Tamam Hazar! Kendine gel... Sakin... Sakin...
Derin bir nefes alıp Kuzeyin yanına gittim. "Kuzey bir gelsene" Koray beni engellemek istercesine kolumdan tutup çekti. Oha bu nasıl bir güçtür ? Uçtum lan resmen.! Koray beni çekiştire çekiştire götürürken Kuzey 'e bağırıyordum." Kuzeeeey! Lan yardım etsene zalımın oğlu. Şurada bişey diyeceğim. " Kuzey beni umursamayıp kıza döndü. Sinirlerim iyice bozulurken Koray' ın kolunu ısırdım. Acıyla inleyerek kolumu bıraktığında arkamı dönüp Kuzey'in olduğu yöne doğru koşmaya başladım.

Çok geçmeden arkamdan bir kol sarıldı ve ağzıma bir bez kapattı. Sanırım şu insanları bayılmak için kullanılan şeydi bu. - Adını bilmiyorum - Kendi kendime 'Nefes alma Hazar' diye tekrarlasam da fayda etmemişti ve kendimi karanlığa bırakmıştım...

Koray' dan

Hazar planımızı mahvetmesin diye bayıltmıştım onu. Bir an hiç nefes almayacak sanmıştım.
Kuzeyin beni gebertme ihtimalini göze alarak yapmıştım ama korkmuyor da değildim hani.
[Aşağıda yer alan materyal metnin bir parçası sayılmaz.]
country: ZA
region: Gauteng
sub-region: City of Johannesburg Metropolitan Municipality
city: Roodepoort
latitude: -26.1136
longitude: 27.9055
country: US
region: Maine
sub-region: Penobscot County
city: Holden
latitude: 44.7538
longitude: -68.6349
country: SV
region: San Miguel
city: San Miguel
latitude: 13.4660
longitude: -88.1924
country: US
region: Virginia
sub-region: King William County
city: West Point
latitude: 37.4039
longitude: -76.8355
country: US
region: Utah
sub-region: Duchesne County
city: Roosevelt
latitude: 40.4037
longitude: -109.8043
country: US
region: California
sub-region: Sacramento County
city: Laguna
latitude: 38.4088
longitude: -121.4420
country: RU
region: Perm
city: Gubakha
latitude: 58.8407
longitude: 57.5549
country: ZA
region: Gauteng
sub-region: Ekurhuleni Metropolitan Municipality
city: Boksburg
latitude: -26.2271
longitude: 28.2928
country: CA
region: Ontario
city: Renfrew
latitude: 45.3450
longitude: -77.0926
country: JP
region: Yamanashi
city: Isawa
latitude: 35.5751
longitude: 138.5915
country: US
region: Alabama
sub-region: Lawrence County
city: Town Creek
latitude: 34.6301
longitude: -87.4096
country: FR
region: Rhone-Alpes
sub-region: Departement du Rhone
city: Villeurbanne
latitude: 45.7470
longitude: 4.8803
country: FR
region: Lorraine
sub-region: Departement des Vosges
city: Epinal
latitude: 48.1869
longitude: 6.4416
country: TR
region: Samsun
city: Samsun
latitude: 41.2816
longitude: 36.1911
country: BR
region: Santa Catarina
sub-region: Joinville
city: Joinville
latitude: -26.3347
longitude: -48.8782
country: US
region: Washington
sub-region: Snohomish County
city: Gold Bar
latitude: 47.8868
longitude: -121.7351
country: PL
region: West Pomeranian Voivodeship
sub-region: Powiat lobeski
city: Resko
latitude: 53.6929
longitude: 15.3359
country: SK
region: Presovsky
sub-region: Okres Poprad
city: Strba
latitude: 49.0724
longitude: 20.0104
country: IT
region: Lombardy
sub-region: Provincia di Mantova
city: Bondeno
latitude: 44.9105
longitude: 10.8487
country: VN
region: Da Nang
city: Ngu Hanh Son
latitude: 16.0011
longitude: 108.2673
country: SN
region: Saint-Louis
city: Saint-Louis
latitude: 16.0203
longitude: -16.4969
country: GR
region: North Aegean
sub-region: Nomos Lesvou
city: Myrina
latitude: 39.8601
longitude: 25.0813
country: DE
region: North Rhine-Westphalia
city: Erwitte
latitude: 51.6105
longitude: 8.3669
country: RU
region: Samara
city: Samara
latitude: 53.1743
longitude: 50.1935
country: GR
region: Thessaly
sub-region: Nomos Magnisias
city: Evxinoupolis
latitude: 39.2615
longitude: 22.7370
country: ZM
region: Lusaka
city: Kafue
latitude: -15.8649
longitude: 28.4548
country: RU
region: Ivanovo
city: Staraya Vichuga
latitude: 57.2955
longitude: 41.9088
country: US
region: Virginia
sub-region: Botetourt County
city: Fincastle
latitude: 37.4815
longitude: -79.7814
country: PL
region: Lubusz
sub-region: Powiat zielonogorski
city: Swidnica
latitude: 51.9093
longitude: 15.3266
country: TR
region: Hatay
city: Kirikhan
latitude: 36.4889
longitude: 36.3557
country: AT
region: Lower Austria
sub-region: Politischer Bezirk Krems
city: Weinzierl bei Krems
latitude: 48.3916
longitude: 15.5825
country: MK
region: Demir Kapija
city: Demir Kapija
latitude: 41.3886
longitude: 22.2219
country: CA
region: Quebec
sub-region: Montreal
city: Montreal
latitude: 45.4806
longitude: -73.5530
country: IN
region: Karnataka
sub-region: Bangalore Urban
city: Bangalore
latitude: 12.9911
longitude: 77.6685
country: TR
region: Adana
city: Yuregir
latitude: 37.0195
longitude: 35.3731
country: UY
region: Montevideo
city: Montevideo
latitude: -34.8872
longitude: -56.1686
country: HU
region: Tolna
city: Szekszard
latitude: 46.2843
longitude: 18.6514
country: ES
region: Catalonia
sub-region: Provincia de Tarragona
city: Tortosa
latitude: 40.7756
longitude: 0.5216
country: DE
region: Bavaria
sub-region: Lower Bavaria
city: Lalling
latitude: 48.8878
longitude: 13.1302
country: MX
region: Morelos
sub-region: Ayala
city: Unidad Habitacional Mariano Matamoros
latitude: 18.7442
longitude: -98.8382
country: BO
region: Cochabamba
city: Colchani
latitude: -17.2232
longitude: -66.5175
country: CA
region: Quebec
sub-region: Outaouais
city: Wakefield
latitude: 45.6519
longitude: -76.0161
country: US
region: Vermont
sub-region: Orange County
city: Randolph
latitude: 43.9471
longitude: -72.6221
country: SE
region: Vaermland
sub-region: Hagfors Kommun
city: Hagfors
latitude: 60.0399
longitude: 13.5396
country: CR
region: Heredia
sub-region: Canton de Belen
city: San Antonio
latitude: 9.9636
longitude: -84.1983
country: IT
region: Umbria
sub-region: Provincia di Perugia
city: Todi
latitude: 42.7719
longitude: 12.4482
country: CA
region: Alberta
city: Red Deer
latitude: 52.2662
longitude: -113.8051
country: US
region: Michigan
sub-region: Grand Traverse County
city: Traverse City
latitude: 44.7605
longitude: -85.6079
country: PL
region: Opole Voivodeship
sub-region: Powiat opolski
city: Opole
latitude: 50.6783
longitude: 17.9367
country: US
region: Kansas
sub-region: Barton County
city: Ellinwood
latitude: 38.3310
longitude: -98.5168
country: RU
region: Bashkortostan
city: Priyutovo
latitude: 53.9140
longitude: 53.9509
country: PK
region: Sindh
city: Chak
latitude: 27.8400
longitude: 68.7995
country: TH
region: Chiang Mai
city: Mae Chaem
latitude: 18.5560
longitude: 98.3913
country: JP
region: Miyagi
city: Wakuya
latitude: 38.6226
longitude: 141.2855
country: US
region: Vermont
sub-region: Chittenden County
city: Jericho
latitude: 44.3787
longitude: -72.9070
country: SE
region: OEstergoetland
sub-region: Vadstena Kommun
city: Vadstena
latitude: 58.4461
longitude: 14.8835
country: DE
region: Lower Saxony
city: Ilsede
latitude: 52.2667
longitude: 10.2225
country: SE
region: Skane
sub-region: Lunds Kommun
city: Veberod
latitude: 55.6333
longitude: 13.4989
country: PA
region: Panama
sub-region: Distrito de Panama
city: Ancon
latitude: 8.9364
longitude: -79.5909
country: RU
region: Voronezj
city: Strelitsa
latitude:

Sadece yarım saatimiz kalmıştı. Hem Hazar ın uyanmasına hem de kızın gitmesine. Umarım Kuzey öğrenmiştir o kızın aptal kuzeninin yerini. Onu bulup gebertmeyi iple çekiyordum. Bize yamuk yapılmazdı. Yapılamazdı. Yapılırsa bedeli çok ağır olurdu. Bu çocuğu bulup hastanelik ettiğimizde babasının başımıza iş açacağını biliyorduk. Azraya zarar verirse fena olurdu. Hazar a zarar verirse de Kuzey gebertirdi. Gerçi bugün başka bir düşmanımızdan başka bir tehdit daha almıştık. Hazar ile ilgili. Hazarı kuzeyin yanında hastanede görmüştü ve sevgilisi sanarak tehdit etmişti. Kuzey de hemen Hazarı arayarak iyi olup olmadığını ve evden çıkmamasını tembih etmişti. Ama Hazar kuzeyin endişeli tembihlerinden şüphelenmiş olacak ki buraya geldi. Ama sorun adresi nereden bulduğundaydı.